“God, what an asshole you are,” he said, smiling and weeping. “This is so unfair, you asshole.”
After he’d cried for a while at the unfairness, and at the possibility that Richard wasn’t wholly heartless, he put the CD back into the mailer and opened the envelope from Patty. It contained a manuscript that he read only one short paragraph of before running to the front door, pulling it open, and shaking the pages at her.
“I don’t want this!” he shouted at her. “I don’t want to read you! I want you to take this and get in your car and warm up, because it’s fucking freezing out here.”
She was, indeed, shuddering with chills, but she appeared to be locked in her huddled position and didn’t look up to see what he was holding. If anything, she lowered her head further, as if he were beating on it.
“Get in your car! Warm up! I didn’t ask you to come here!”
It may have just been an especially violent shudder, but she seemed to shake her head at this, a little bit.
“I promise I’ll call you,” he said. “I promise to have a conversation on the phone with you if you’ll go away now and get yourself warmed up.”

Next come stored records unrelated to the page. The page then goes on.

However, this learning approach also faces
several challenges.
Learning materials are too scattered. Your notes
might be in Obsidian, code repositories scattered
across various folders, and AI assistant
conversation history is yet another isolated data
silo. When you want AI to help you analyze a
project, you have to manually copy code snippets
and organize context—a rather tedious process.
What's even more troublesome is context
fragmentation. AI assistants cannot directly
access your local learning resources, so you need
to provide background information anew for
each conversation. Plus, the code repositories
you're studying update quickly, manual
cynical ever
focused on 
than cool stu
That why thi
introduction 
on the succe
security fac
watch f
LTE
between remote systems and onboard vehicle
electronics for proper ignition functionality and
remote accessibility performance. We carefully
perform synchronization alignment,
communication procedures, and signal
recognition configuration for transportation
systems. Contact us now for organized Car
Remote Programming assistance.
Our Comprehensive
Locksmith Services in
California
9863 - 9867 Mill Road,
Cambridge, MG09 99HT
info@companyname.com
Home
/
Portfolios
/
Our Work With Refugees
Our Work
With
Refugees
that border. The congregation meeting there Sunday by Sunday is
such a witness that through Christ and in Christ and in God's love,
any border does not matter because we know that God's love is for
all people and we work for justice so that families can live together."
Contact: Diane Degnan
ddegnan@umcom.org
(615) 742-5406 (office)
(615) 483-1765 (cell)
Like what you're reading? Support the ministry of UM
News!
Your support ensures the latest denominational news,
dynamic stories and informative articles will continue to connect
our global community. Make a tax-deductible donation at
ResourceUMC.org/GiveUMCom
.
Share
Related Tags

“No,” she said in a very small voice.
“Fine, then! Freeze!”
He slammed the door and ran through the house and out the back door, all the way down to the lake. He was determined to be cold himself if she was so intent on freezing. Somehow he was still clutching her manuscript. Across the lake were the blazing wasteful lights of Canterbridge Estates, the jumbo screens flashing with whatever the world believed was happening to it tonight. Everybody warm in their dens, the coal-fired Iron Range power plants pushing current through the grid, the Arctic still arctic enough to send frost down through the temperate October woods. However little he’d ever known how to live, he’d never known less than he knew now. But as the bite in the air became less bracing and more serious, more of a chill in his bones, he began to worry about Patty. Teeth chattering, he went back up the hill and around to the front step and found her
tipped over, less tightly balled up, her head in the grass. She was, ominously, no longer shivering.

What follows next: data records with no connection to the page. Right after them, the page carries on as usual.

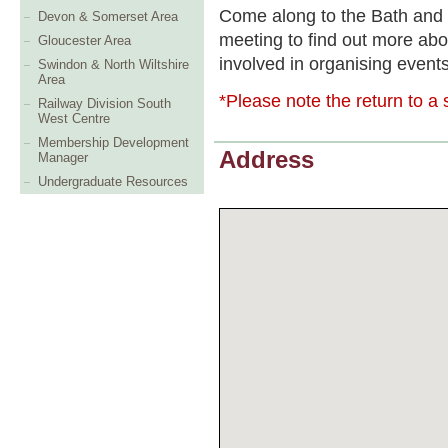
Come along to the Bath and
Devon & Somerset Area
meeting to find out more abo
Gloucester Area
involved in organising event
Swindon & North Wiltshire
Area
*Please note the return to a s
Railway Division South
West Centre
Membership Development
Address
Manager
Undergraduate Resources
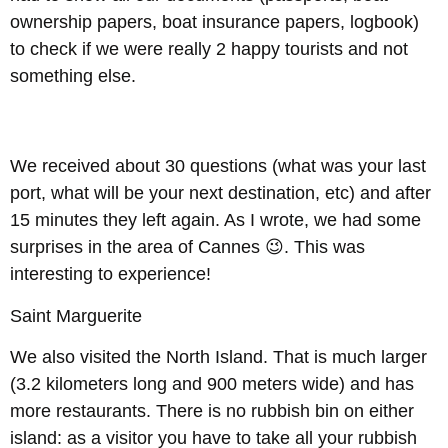
ownership papers, boat insurance papers, logbook)
to check if we were really 2 happy tourists and not
something else.
We received about 30 questions (what was your last
port, what will be your next destination, etc) and after
15 minutes they left again. As I wrote, we had some
surprises in the area of Cannes 😉. This was
interesting to experience!
Saint Marguerite
We also visited the North Island. That is much larger
(3.2 kilometers long and 900 meters wide) and has
more restaurants. There is no rubbish bin on either
island: as a visitor you have to take all your rubbish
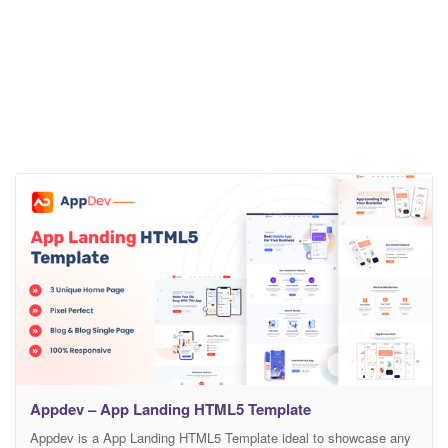
Appdev – App Landing HTML5 Template
Appdev is a App Landing HTML5 Template ideal to showcase any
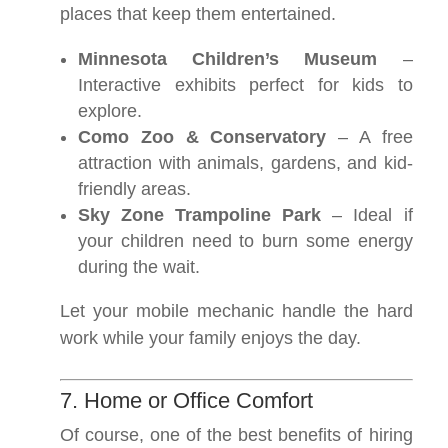
places that keep them entertained.
Minnesota Children’s Museum
–
Interactive exhibits perfect for kids to
explore.
Como Zoo & Conservatory
– A free
attraction with animals, gardens, and kid-
friendly areas.
Sky Zone Trampoline Park
– Ideal if
your children need to burn some energy
during the wait.
Let your mobile mechanic handle the hard
work while your family enjoys the day.
7. Home or Office Comfort
Of course, one of the best benefits of hiring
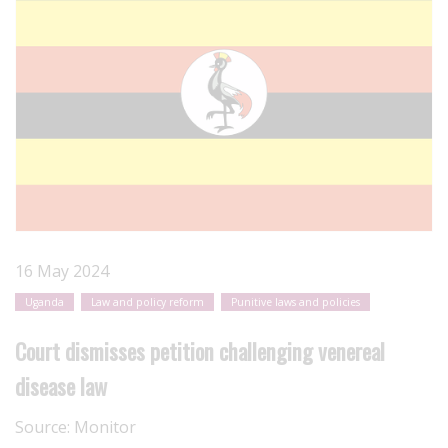
16 May 2024
Uganda
Law and policy reform
Punitive laws and policies
Court dismisses petition challenging venereal
disease law
Source:
Monitor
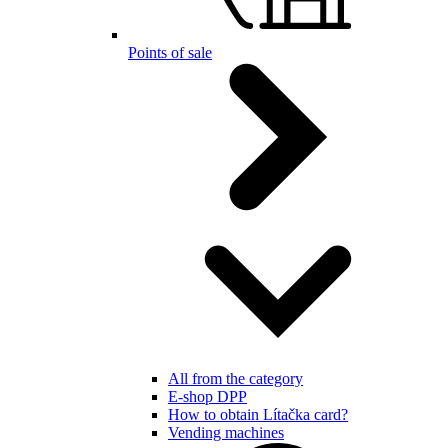
Points of sale
All from the category
E-shop DPP
How to obtain Lítačka card?
Vending machines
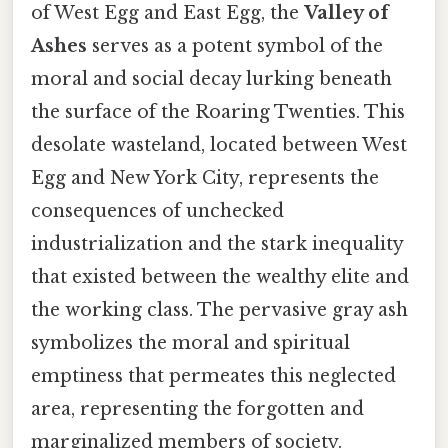
of West Egg and East Egg, the
Valley of
Ashes
serves as a potent symbol of the
moral and social decay lurking beneath
the surface of the Roaring Twenties. This
desolate wasteland, located between West
Egg and New York City, represents the
consequences of unchecked
industrialization and the stark inequality
that existed between the wealthy elite and
the working class. The pervasive gray ash
symbolizes the moral and spiritual
emptiness that permeates this neglected
area, representing the forgotten and
marginalized members of society.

“Patty, OK,” he said, kneeling down. “This is not good, OK? I’ll bring you inside.”
She stirred a little, stiffly. Her muscles seemed inelastic, and no warmth was coming through the corduroy of her jacket. He tried to get her to stand up, but it didn’t work, and so he carried her inside and laid her on the sofa and piled blankets on her.
“This was so stupid,” he said, putting a teakettle on. “People die from doing these things. Patty? It doesn’t have to be below zero, you can die when it’s thirty degrees out. You’re just stupid to sit out there for so long. I mean, how many years did you live in Minnesota? Did you not learn
He turned up the furnace and brought her a mug of hot water and made her sit up to take a drink, but she blew it right back onto the upholstery. When he tried to give her more, she shook her head and made vague noises of resistance. Her fingers were icy, her arms and shoulders dully cold.
“Fuck, Patty, this is so stupid. What were you
She fell asleep while he took off his clothes, and she woke up only a little as he peeled back the blankets and took off her jacket and struggled to remove her pants and then lay down with her, wearing only his underpants, and arranged the blankets on top of them. “OK, so stay awake, right?” he said, pressing as much of his surface as he could against her marmoreally cold skin. “What would be particularly stupid of you right now would be to lose consciousness. Right?”
“Mm-m,” she said.
He hugged her and lightly rubbed her, cursing her constantly, cursing the position she’d put him in. For a long time she didn’t get any warmer, kept falling asleep and barely waking up, but finally something clicked on inside her, and she began to shiver and clutch him. He kept rubbing and hugging, and then, all at once, her eyes were wide open and she was looking into him.